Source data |

-*-*-

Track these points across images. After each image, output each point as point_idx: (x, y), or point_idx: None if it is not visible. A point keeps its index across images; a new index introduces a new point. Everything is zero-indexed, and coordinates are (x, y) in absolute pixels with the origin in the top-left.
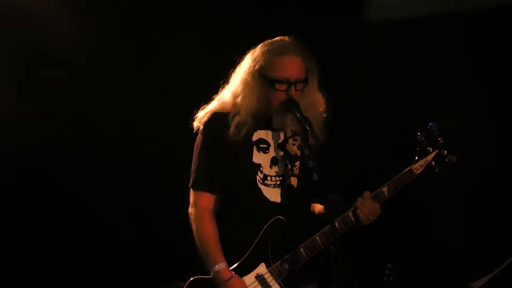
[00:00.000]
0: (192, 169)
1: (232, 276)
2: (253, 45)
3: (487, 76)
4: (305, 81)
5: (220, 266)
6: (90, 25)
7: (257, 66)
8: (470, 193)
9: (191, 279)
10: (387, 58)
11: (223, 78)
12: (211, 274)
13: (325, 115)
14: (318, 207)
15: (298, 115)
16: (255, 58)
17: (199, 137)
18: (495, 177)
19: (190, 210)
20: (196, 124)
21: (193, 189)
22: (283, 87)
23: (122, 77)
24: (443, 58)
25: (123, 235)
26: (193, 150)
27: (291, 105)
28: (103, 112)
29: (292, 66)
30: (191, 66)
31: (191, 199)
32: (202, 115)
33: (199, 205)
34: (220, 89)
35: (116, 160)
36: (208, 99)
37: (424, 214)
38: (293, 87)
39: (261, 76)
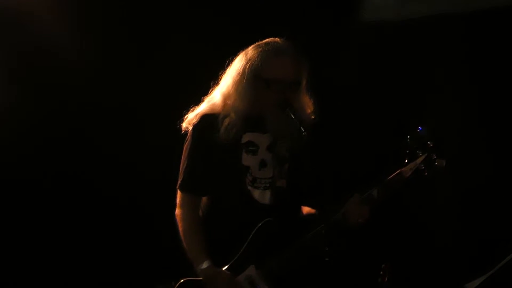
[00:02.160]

-*-*-

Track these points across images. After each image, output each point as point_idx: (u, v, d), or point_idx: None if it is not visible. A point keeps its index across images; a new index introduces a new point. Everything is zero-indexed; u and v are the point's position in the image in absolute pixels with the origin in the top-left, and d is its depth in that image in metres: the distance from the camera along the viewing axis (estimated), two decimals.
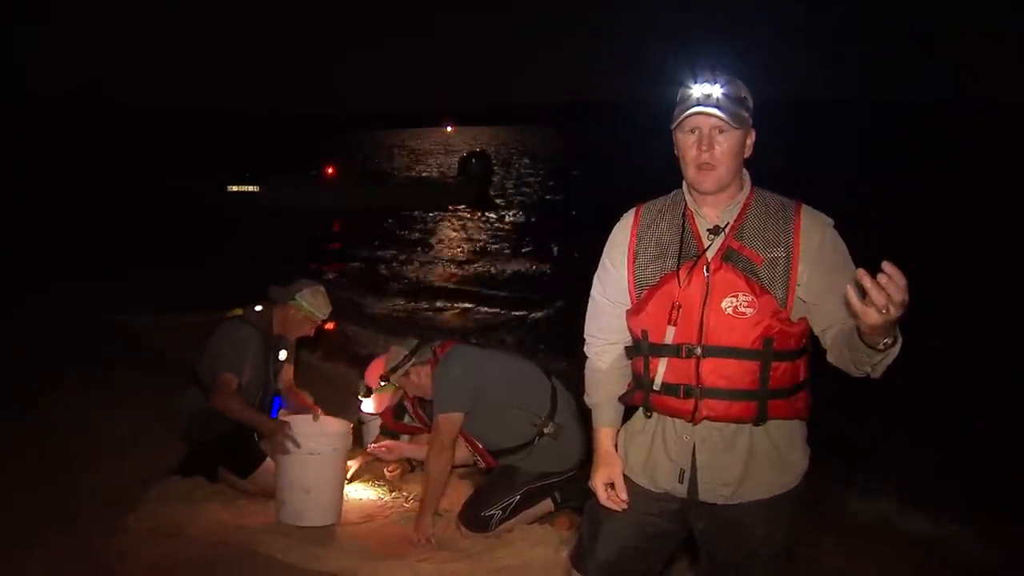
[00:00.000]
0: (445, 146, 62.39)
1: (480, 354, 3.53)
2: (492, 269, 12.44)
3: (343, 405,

-*-*-

WHAT THE TASK REQUIRES |
From the records above, copy each line that contains the word "keeps".

RESPONSE BELOW |
Track these points across images. After each image, output each point as point_idx: (x, y), or point_idx: None if it is not visible. A point keeps its index across images; a new index introduces a new point. Everything is zero-indexed, and coordinates are (x, y) in absolute pixels with the origin in the top-left.
Track these points across images. After each image, output each point as point_idx: (u, v, d), or point_idx: None if it is not visible. A point keeps its index across images; a new index introduces a new point. Everything is zero-indexed; u and v are the point's position in the image in absolute pixels with the origin in the top-left, and d is its depth in that image in metres: the distance from the camera along the viewing axis (estimated), two decimals.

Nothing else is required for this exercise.